To solve this shortfall, the PWBM economists say:

“The government would save this money at the long-term borrowing rate, like a very large trust fund, and spend it down over time as needed, reaching full depletion by the 75th year.”

These numbers make the US government look like a household with lousy credit, or a private business not productive enough to earn its way out of its hole. That outlook is depressing—it implies that the US might need to sell its public lands, for instance, and put the money aside somewhere.

Fortunately, this analysis isn’t the only way to describe our situation.

Yes, the US would probably appear fiscally healthier if as a nation we manufactured more domestically, imported less, and financed more public expenditures with tax revenue than debt.  

But PWBM’s bleak portrait of America’s financial future—despite the scholarly chops of the authors, the undoubted precision of the calculations and the internal logic of the underlying model—just doesn’t ring true. 

History doesn’t validate it.

Over the past 15 years, we’ve seen repeated financial crises where the Federal Reserve and Treasury bailed out the private sector (and not the other way around). For more than 40 years, we’ve heard many predictions that our national “Don’t Tread on Me” snake is eating its own financial tail (and will eventually reach the head). 
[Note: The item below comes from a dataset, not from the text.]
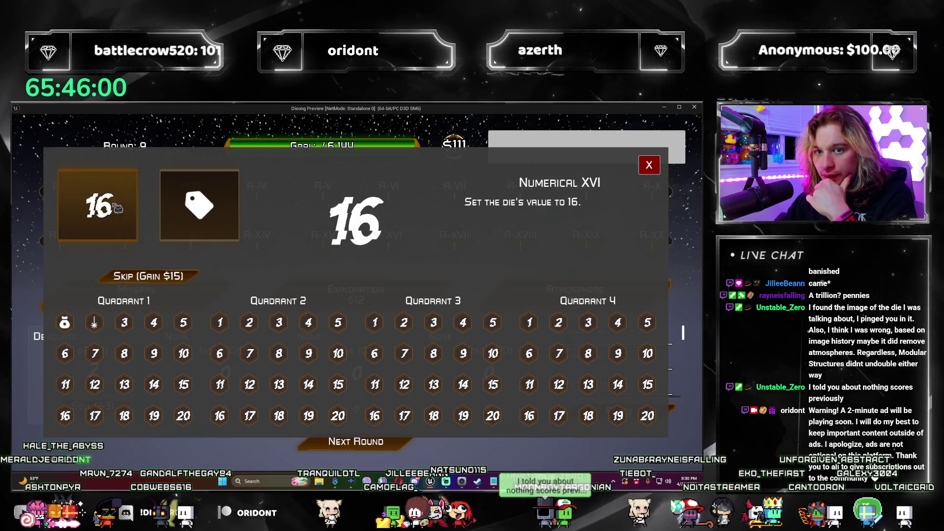
click(359, 434)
But the head never gets around to eating itself. Why?

Those who hold Treasury debt consider it wealth, not a burden. Lending to the government doesn’t make individuals or banks poorer. Just because the federal government spends all the money it borrows, and doesn’t “save” money, that doesn’t mean that it can ever be “broke.” (State and local governments are a different story.) 
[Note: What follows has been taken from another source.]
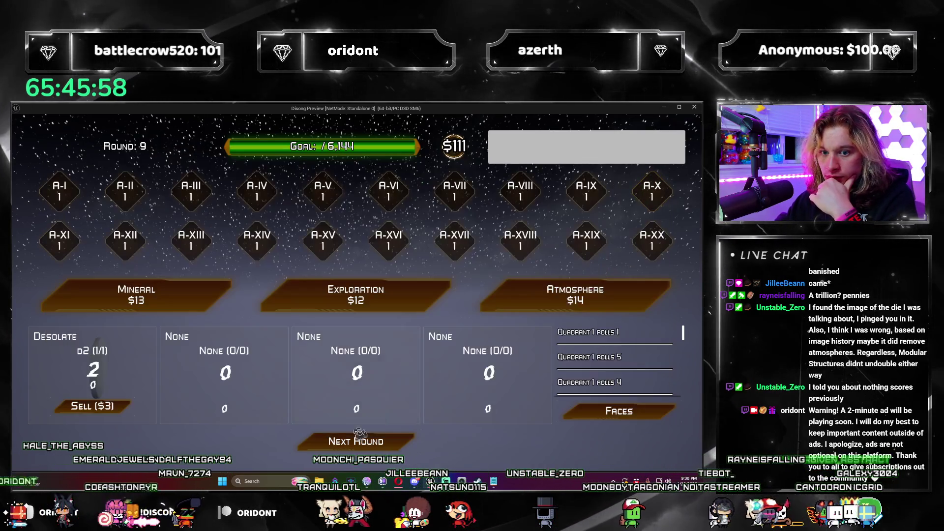
Step: Play on to round 15 and pick the 19 face card
click(362, 440)
click(389, 450)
That’s a clue to the way our monetary system works. US money is borrowed into existence—by citizens, businesses and the federal government—from the banking system, which creates it through the act of lending. Money goes out of existence when loans are repaid or when federal taxes are paid. During the weeks, years or decades between its birth and disappearance, money passes (digitally, for the most part) from hand to hand and catalyzes essential activity. 

To avoid an excessive build-up of demand, the federal government taxes some of the money it spent into the economy back out of the economy. So it’s easy to frame the government as a destroyer of precious liquidity. 
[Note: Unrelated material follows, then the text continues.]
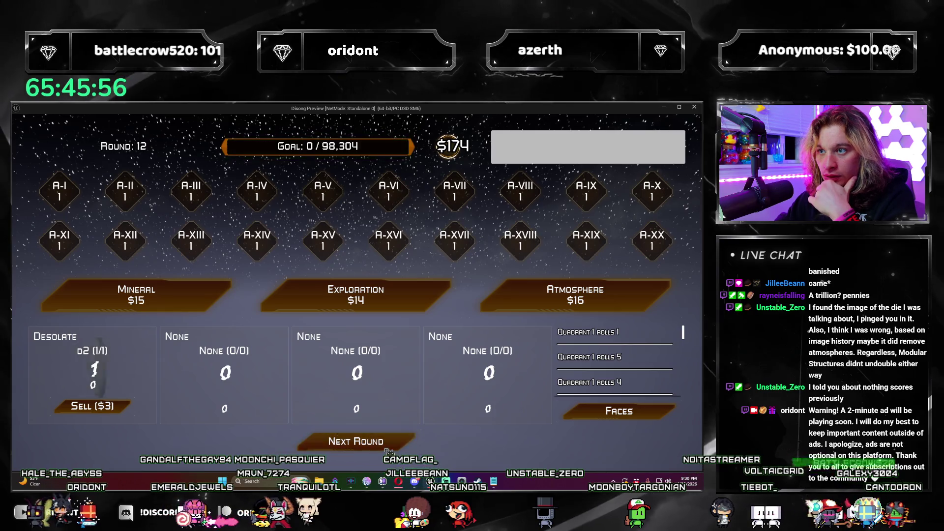
click(388, 449)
That accusation can be made persuasive—but only by obscuring the roles of federal borrowing and taxing in the larger monetary cycle.

The US government could stop spending, lower taxes, pay down its debt, balance its budget, and fund only a military. But the deflation associated with such a deleveraging would devastate us all. It would make the US economy—not just the government—small enough to drown in the fiscal hawks’ proverbial bathtub.